A month ago I made the decision to get a port. It was a long and difficult decision for myself to make for several reasons. There were so many pros and cons in my head, but mostly it had to do with being stubborn. If you know me personally, that is not a surprise..
The Basics
For those of you who don’t know what a port is, it is basically a permanent access place for IVs and such. It is typically implanted into the chest and can stay there for years and years. This is instead of IVs, which have to be changed every other day; or PICC lines, which can stay in for a couple of months. Typically when a CF patient gets admitted to the hospital for antibiotics, they get a PICC line placed to receive IV antibiotics. However, over time scar tissue builds up in the veins making it hard to place the PICC lines, which is the time that a port is placed.

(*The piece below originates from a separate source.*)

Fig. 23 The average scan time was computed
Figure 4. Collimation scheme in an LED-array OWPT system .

I have included a picture to show pretty much what a port looks like. I know I was pretty confused the first time I learned about them!
My Dilemma
Back in January I had a blood clot in my left subclavian (which is basically your shoulder). This was caused by my vein being irritated by the PICC lines “attacking” it. Luckily we caught it early and nothing happened besides a sore arm, which is how we found the clot in the first place. I was told that a clot like that can cause a Pulmonary Embolism, which can be very life threatening. So that’s when I was told to start thinking about getting a port because my veins were obviously not liking the PICC lines anymore. They had just had enough I guess, which I guess I don’t blame them. It’s gotta be pretty annoying to have this tube come and “attack” you a couple times a year! So I started to think about, but thought I had a decent amount of time and was preoccupied by school.

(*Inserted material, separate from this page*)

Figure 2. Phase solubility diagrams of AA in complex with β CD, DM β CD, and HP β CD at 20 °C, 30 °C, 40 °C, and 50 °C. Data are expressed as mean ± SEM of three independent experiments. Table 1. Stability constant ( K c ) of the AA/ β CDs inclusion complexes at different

Well I got sick the day after school got out and wound up in the hospital before I made a decision about the port. So they put the PICC line in my right arm, which hadn’t been used in a while because it had too much scar tissue for the team that comes and inserts the PICCs at the bedside. I had to be carted down to Interventional Radiology (IR) because it would be too difficult of a task for the bedside crew to do it. After that hospital visit, I decided it was really time to buckle down and really make a decision. I didn’t want them to have to use my left arm for a PICC the next time and risk getting another blood clot.
Then began my serious decision making process. I started talking to people who knew about ports, people who had them, and my friends and family to have them all weigh in their opinions. I also started researching information on the internet, since I really didn’t even know that much about them in the first place. All the information and opinions that I gathered led me to feel better about getting one. The only reason I didn’t jump on getting one right away because I was in denial. I didn’t want to be one of those “sick kids”. I have considered myself fairly healthy as far as CFers go. I know that my health has been declining in the last few years, but in my head only really sick people got ports. It also made me kind of mad because I have been taking really good care of myself. So having to take that step was almost like the universe slapping me in the face or something. I always knew that a port would be some time a part of my future, the future just came a little quicker than I expected. Then in August I started feeling sick, which I guess just kind of finally made me make the decision to get the port. The last thing that I did before making the final decision was talking to a nurse in IR. She was so amazing. I just went down to get a pamphlet. Instead, she took the time to sit down with me, talk me through the whole procedure, show me an example port, what it would look and feel like underneath my skin, and answer all of the questions I had. I think I knew that was always going to be my decision in the end, since it was the rational decision and I am a very rational person. It was just really good and mind-easing to talk through the whole thing with the nurse.
Post Port Placement
So now I have had my port for a month and am really happy with it. I am using it for the first time during this admit. It is making life so much easier! The healing process was really quick too. I couldn’t believe it. I only had restrictions for a week, and it didn’t even hurt after that week. It was kind of crazy how fast it healed. So, 9 months later here I am.. good decision!
So if you have any questions or want a more detailed description of my experience please contact me. I would be happy to chat!
It was good for me to read this. My 10 year old son has CF, and his team has started really pushing the idea of a port to get him extra nutrition. Thank you for putting into words how I feel about it–that it’s like a slap in the face after all the work I do to keep him healthy. But I need to give myself a break and realize that a port for him doesn’t mean a failure on my part. Thanks again.
Hi Meegan,
I am so glad that I could help! Yes, it’s hard to accept help when you work so hard. I am so glad I made the decision to get my port. Is your son’s team pushing for a port or a feeding tube? Either way, the philosophy is the same. Keep up the hard work – your son is lucky to have such caring mom!